In the entries below, every line that contains "shoulder" must be located and copied.

----------

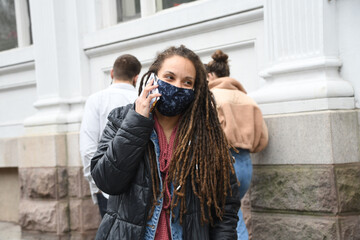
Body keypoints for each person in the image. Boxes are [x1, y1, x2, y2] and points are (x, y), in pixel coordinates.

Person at [91, 45, 240, 239]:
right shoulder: (121, 119)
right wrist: (137, 122)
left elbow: (225, 209)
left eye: (187, 82)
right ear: (153, 78)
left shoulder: (207, 134)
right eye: (169, 77)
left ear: (196, 90)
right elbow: (107, 181)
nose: (177, 86)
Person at [205, 49, 269, 240]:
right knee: (235, 212)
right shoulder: (248, 99)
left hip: (223, 161)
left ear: (209, 75)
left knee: (224, 215)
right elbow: (263, 137)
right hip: (245, 163)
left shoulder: (210, 97)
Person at [80, 54, 142, 218]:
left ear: (112, 73)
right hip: (138, 190)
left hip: (105, 188)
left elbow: (88, 149)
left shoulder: (95, 100)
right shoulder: (141, 100)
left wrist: (97, 185)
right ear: (136, 77)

----------

▶ _Response to this exercise_
right shoulder: (121, 119)
left shoulder: (207, 134)
right shoulder: (248, 99)
left shoulder: (210, 97)
left shoulder: (95, 100)
right shoulder: (141, 100)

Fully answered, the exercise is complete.